Un’analisi, ad opera di Magdi Allam
Il nodo che ha portato alla sostanziale paralisi della riunione dei ministri degli Esteri dell’Unione Europea di ieri e della Conferenza di Roma sul Libano del 26 luglio scorso si può così riassumere: si vuole il cessate il fuoco immediato a tutti i costi o una tregua che rimuova le cause che hanno scatenato la guerra e spiani la via alla pace? Sono ancora molti tra i protagonisti della scena internazionale che faticano o non vogliono comprendere che non c’è affatto un automatismo tra la tregua e la pace. Perché non si tratta di un tradizionale conflitto per ragioni territoriali, economiche o egemoniche, bensì di una guerra ideologica mossa dalla determinazione a eliminare lo Stato di Israele di cui si disconosce il diritto all’esistenza.
Ed è in questo contesto che il livello della reazione militare israeliana è da considerarsi proporzionato alla natura della sfida che si traduce nella drastica alternativa della vita o della morte. Israele non ha altra scelta che prevenire la catastrofe perché è l’unico Stato al mondo che non avrebbe il diritto di replica qualora venisse distrutto e la sua gente sterminata. Eppure questo dato di fatto fondamentale sembra del tutto ignorato o nella migliore delle ipotesi sottovalutato da parte di coloro che si affannano a lanciare appelli per un immediato e incondizionato cessate il fuoco. Passa per un dettaglio che può preoccupare, ma non più di tanto, il fatto che la zona a ridosso della frontiera settentrionale di Israele sia stata trasformata nel fronte di prima linea della guerra santa del regime nazi- islamico iraniano contro Israele, manovrando e armando i burattini dell’Hezbollah, con la complicità del regime tirannico siriano sponsor dei terroristi di Hamas. Così come si ignora pressoché totalmente che gli oltre 1300 razzi e missili di produzione iraniana e siriana lanciati contro le città israeliane hanno distrutto o danneggiato centinaia di case, costretto 330 mila israeliani ad abbandonare le proprie abitazioni.

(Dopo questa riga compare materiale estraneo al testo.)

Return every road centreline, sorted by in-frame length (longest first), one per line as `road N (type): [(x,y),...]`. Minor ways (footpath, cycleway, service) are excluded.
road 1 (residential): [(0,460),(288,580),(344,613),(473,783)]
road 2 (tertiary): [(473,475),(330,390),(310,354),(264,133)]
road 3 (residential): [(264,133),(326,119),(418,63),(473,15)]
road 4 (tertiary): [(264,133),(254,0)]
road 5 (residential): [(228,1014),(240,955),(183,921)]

Coloro che a distanza giudicano la proporzionalità o meno della reazione israeliana basandosi sulla asettica contabilità delle vittime e dei danni, di fatto addossano a Israele due colpe. La prima «colpa» di Israele è di non aver subito un numero ragguardevole di vittime tale da poter competere con quelle libanesi, grazie all’efficienza dei suoi rifugi antiaerei e del sistema di protezione civile. La seconda «colpa» di Israele è di essere caduto nella trappola tesa dall’Hezbollah, costringendolo a colpire dei bersagli civili usati cinicamente come sedi logistiche, depositi di armi e rampe di lancio dei razzi. C’è tanto cinismo e tanta ipocrisia nell’atteggiamento della comunità internazionale. Che sin dal settembre 2004 con la risoluzione 1559 ha chiesto il disarmo dell’Hezbollah, non per fare un piacere a Israele ma perché necessario alla sovranità e libertà dei libanesi, e oggi si mostra disponibile a nobilitarlo come legittima controparte nel conflitto con Israele.

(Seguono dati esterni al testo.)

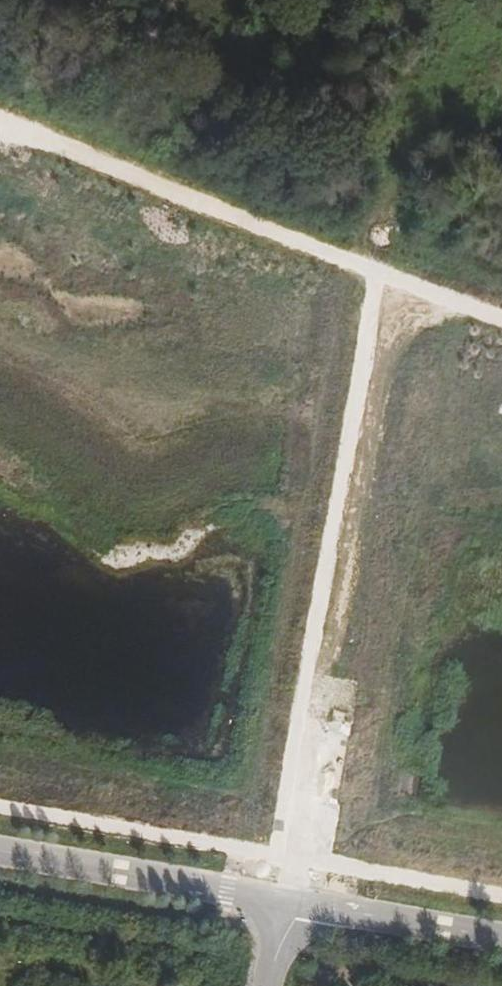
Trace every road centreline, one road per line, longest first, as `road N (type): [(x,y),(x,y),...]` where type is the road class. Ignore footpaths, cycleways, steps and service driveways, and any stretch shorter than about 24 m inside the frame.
road 1 (track): [(373,275),(284,859)]
road 2 (track): [(0,118),(501,321)]
road 3 (unclassified): [(0,852),(283,900)]
road 4 (unclassified): [(283,900),(501,937)]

Dal momento che il mondo è impotente a disarmare l’Hezbollah, si ritiene che Israele dovrebbe conviverci anche se si tratta del suo aspirante carnefice. La verità è che tutti sanno che solo Israele può e deve disarmare l’Hezbollah, ma tutti attendono che faccia da solo il «lavoro sporco». La verità è che fino a quando Israele non avrà disarmato l’Hezbollah, nessuna forza multinazionale potrà essere dispiegata. Ecco perché tutti noi dovremmo essere onestamente e decisamente al fianco di Israele. Perché Israele ha il diritto di esistere. Perché solo la sconfitta del terrorismo dell’Hezbollah e di Hamas permetterà ai libanesi di vivere in pace e ai palestinesi di avere il loro Stato indipendente. Perché se la sicurezza di Israele dovesse essere messa seriamente a repentaglio e se gli israeliani si dovessero sentire abbandonati e criminalizzati, a quel punto sarebbe veramente la fine della vita e della speranza per il Medio Oriente. Oggi più che mai sostenere Israele significa prevenire la catastrofe generale e schierarsi dalla parte della pace per tutti.